┌─ DATA SHOWN

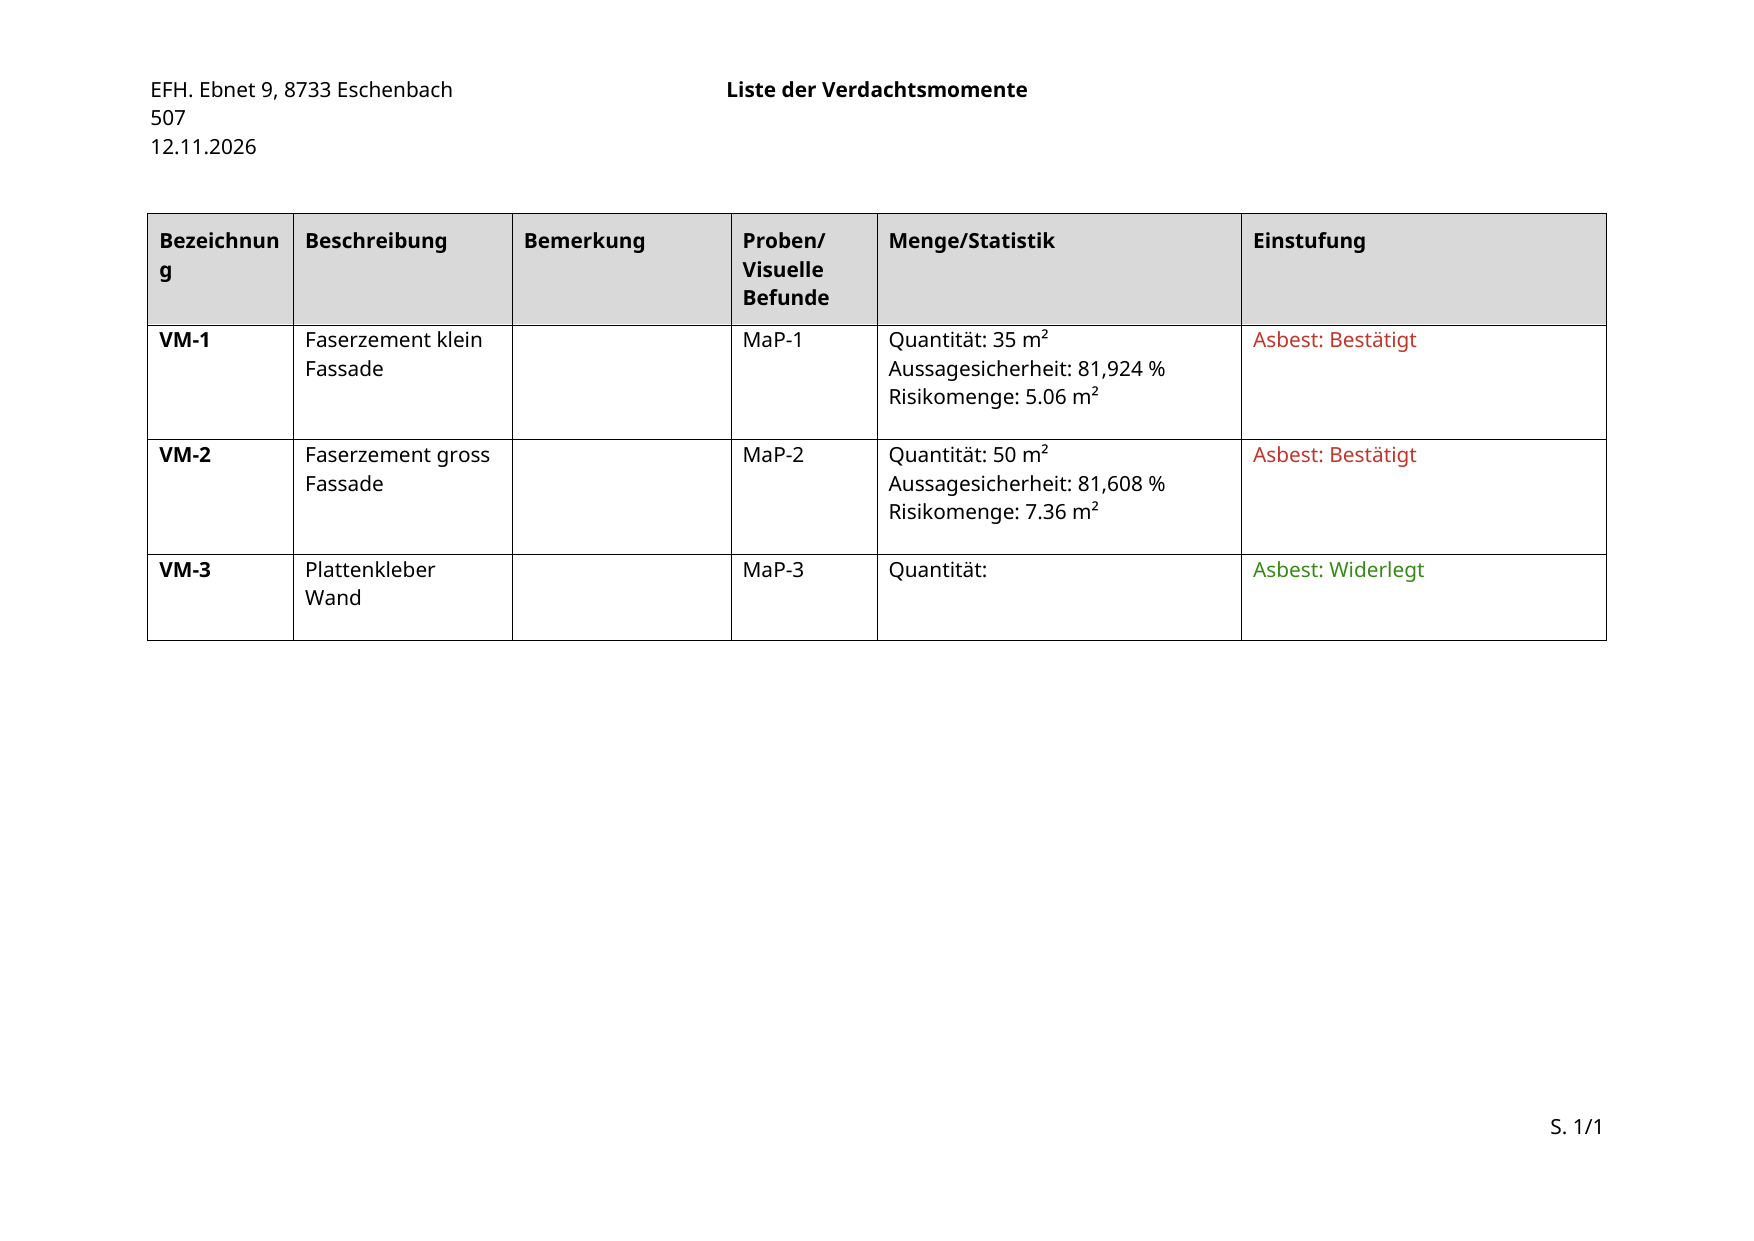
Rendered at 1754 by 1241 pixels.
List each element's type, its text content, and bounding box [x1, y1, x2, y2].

table_header Bemerkung [513, 214, 731, 324]
table_cell Quantität: 35 m² Aussagesicherheit: 81,924 % Risikomenge: 5.06 m² [878, 326, 1241, 439]
table_cell Faserzement gross Fassade [294, 440, 512, 554]
table_cell [513, 326, 731, 439]
table_cell VM-3 [148, 555, 293, 640]
table_cell Faserzement klein Fassade [294, 326, 512, 439]
table_cell MaP-1 [732, 326, 877, 439]
table_cell Asbest: Bestätigt [1242, 440, 1606, 554]
table_cell Asbest: Bestätigt [1242, 326, 1606, 439]
table_cell Quantität: [878, 555, 1241, 640]
table_cell VM-2 [148, 440, 293, 554]
table_cell Plattenkleber Wand [294, 555, 512, 640]
table_cell MaP-2 [732, 440, 877, 554]
table_cell Quantität: 50 m² Aussagesicherheit: 81,608 % Risikomenge: 7.36 m² [878, 440, 1241, 554]
table_cell VM-1 [148, 326, 293, 439]
table_header Beschreibung [294, 214, 512, 324]
table_header Proben/Visuelle Befunde [732, 214, 877, 324]
table_cell Asbest: Widerlegt [1242, 555, 1606, 640]
table_header Bezeichnung [148, 214, 293, 324]
table_cell [513, 555, 731, 640]
table_cell MaP-3 [732, 555, 877, 640]
table_cell [513, 440, 731, 554]
table_header Einstufung [1242, 214, 1606, 324]
table_header Menge/Statistik [878, 214, 1241, 324]
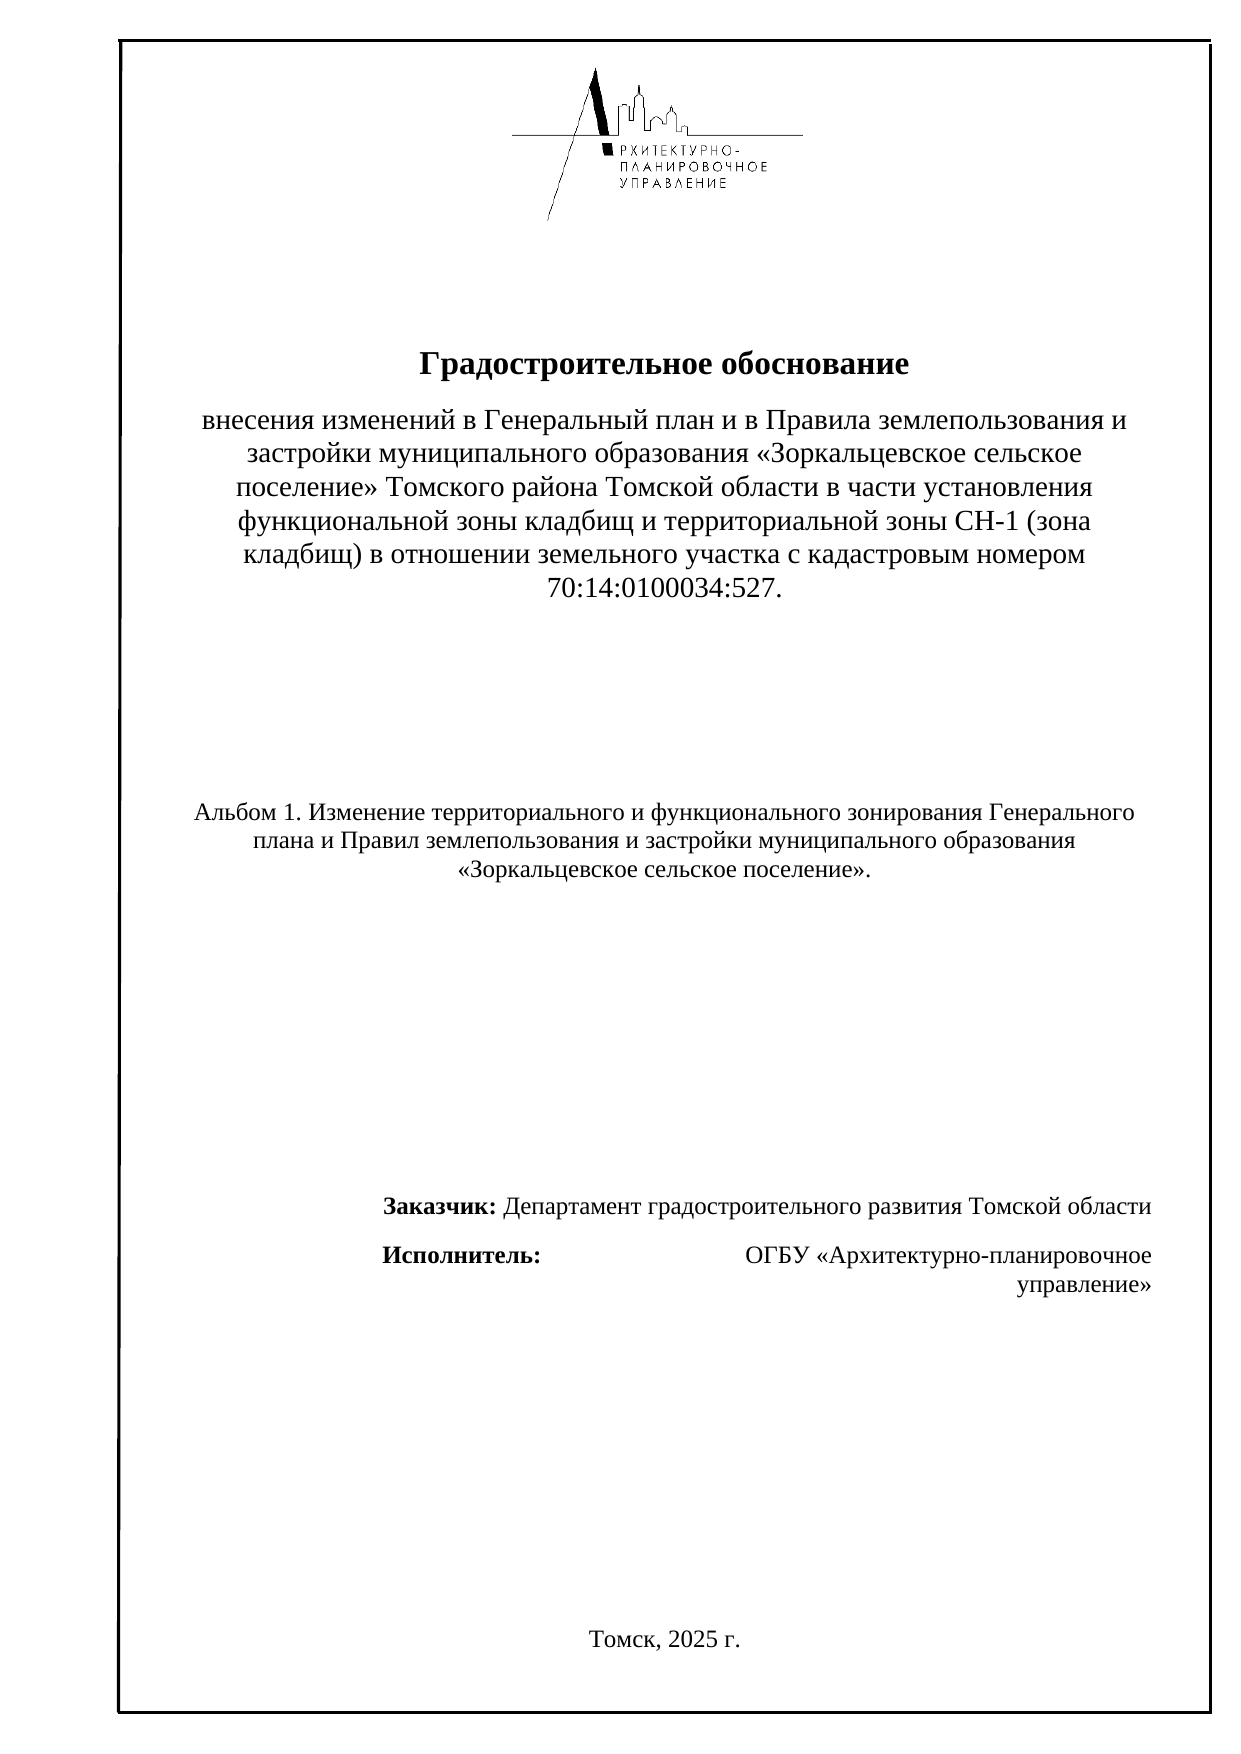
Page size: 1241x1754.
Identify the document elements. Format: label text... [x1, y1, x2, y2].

text Исполнитель: ОГБУ «Архитектурно-планировочное управление» [177, 1240, 1152, 1298]
text Томск, 2025 г. [177, 1624, 1152, 1653]
text «Зоркальцевское сельское поселение». [177, 854, 1152, 883]
text Градостроительное обоснование [177, 343, 1152, 381]
picture [502, 62, 811, 224]
text Альбом 1. Изменение территориального и функционального зонирования Генерального плана и Правил землепользования и застройки муниципального образования [177, 797, 1152, 854]
text Заказчик: Департамент градостроительного развития Томской области [266, 1191, 1152, 1219]
text внесения изменений в Генеральный план и в Правила землепользования и застройки муниципального образования «Зоркальцевское сельское поселение» Томского района Томской области в части установления функциональной зоны кладбищ и территориальной зоны СН-1 (зона кладбищ) в отношении земельного участка с кадастровым номером 70:14:0100034:527. [177, 402, 1152, 603]
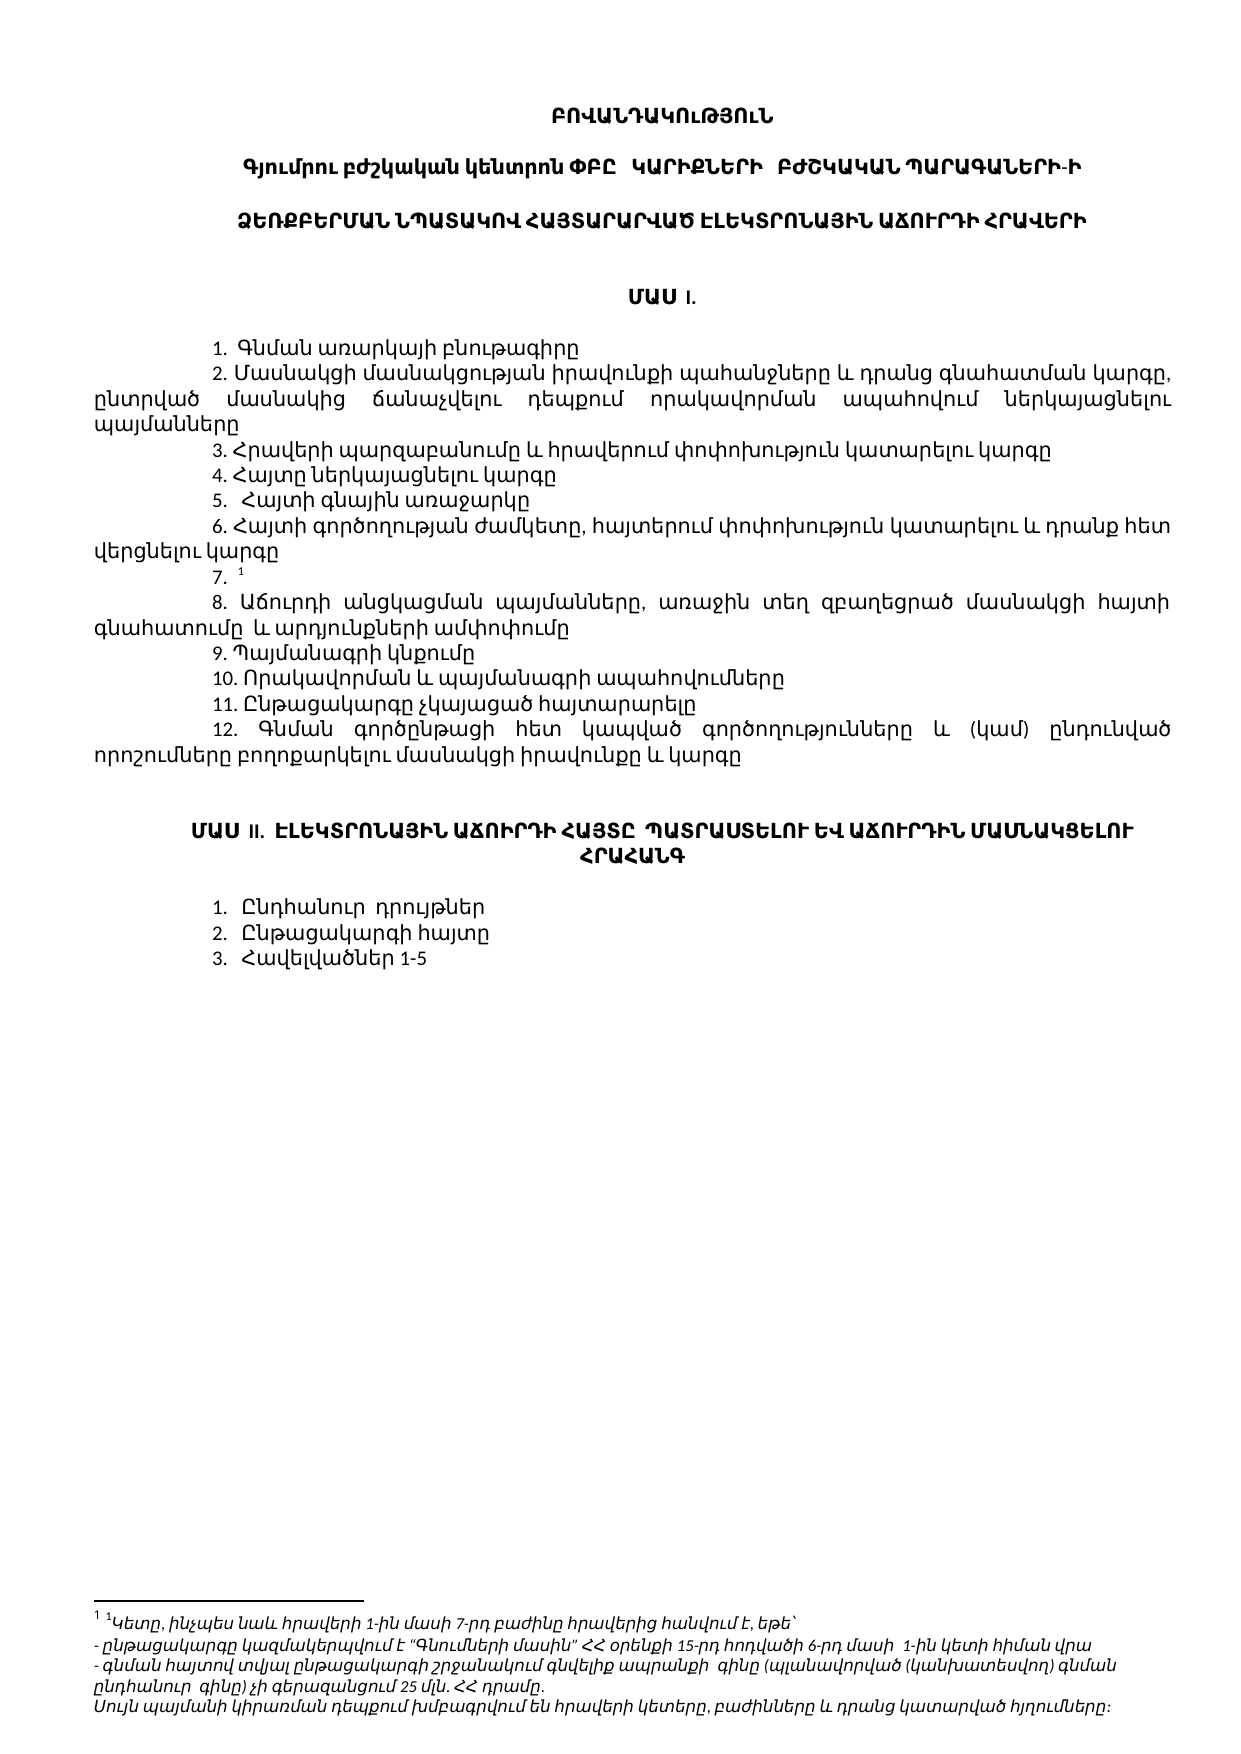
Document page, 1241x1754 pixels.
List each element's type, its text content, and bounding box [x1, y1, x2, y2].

└─

None of the pictures belongs in the answer, but all the entries must be repeated exactly.

**SOLUTION FOR THIS TASK:**
Rendered at 1754 by 1241 pixels.
List each element's type, its text content, and bounding box [x1, y1, x2, y2].

table_header Bemerkung [513, 214, 731, 324]
table_cell Quantität: 35 m² Aussagesicherheit: 81,924 % Risikomenge: 5.06 m² [878, 326, 1241, 439]
table_cell Faserzement gross Fassade [294, 440, 512, 554]
table_cell [513, 326, 731, 439]
table_cell VM-3 [148, 555, 293, 640]
table_cell Faserzement klein Fassade [294, 326, 512, 439]
table_cell MaP-1 [732, 326, 877, 439]
table_cell Asbest: Bestätigt [1242, 440, 1606, 554]
table_cell Asbest: Bestätigt [1242, 326, 1606, 439]
table_cell Quantität: [878, 555, 1241, 640]
table_cell VM-2 [148, 440, 293, 554]
table_cell Plattenkleber Wand [294, 555, 512, 640]
table_cell MaP-2 [732, 440, 877, 554]
table_cell Quantität: 50 m² Aussagesicherheit: 81,608 % Risikomenge: 7.36 m² [878, 440, 1241, 554]
table_cell VM-1 [148, 326, 293, 439]
table_header Beschreibung [294, 214, 512, 324]
table_header Proben/Visuelle Befunde [732, 214, 877, 324]
table_cell Asbest: Widerlegt [1242, 555, 1606, 640]
table_header Bezeichnung [148, 214, 293, 324]
table_cell [513, 555, 731, 640]
table_cell MaP-3 [732, 555, 877, 640]
table_cell [513, 440, 731, 554]
table_header Einstufung [1242, 214, 1606, 324]
table_header Menge/Statistik [878, 214, 1241, 324]
Page size: 1241x1754.
Identify the document elements. Format: label text... [x1, y1, x2, y2].

text Исполнитель: ОГБУ «Архитектурно-планировочное управление» [177, 1240, 1152, 1298]
text Томск, 2025 г. [177, 1624, 1152, 1653]
text «Зоркальцевское сельское поселение». [177, 854, 1152, 883]
text Градостроительное обоснование [177, 343, 1152, 381]
picture [502, 62, 811, 224]
text Альбом 1. Изменение территориального и функционального зонирования Генерального плана и Правил землепользования и застройки муниципального образования [177, 797, 1152, 854]
text Заказчик: Департамент градостроительного развития Томской области [266, 1191, 1152, 1219]
text внесения изменений в Генеральный план и в Правила землепользования и застройки муниципального образования «Зоркальцевское сельское поселение» Томского района Томской области в части установления функциональной зоны кладбищ и территориальной зоны СН-1 (зона кладбищ) в отношении земельного участка с кадастровым номером 70:14:0100034:527. [177, 402, 1152, 603]
Document page, 1241x1754 pixels.
List each element's type, its text content, and bounding box [x1, y1, x2, y2].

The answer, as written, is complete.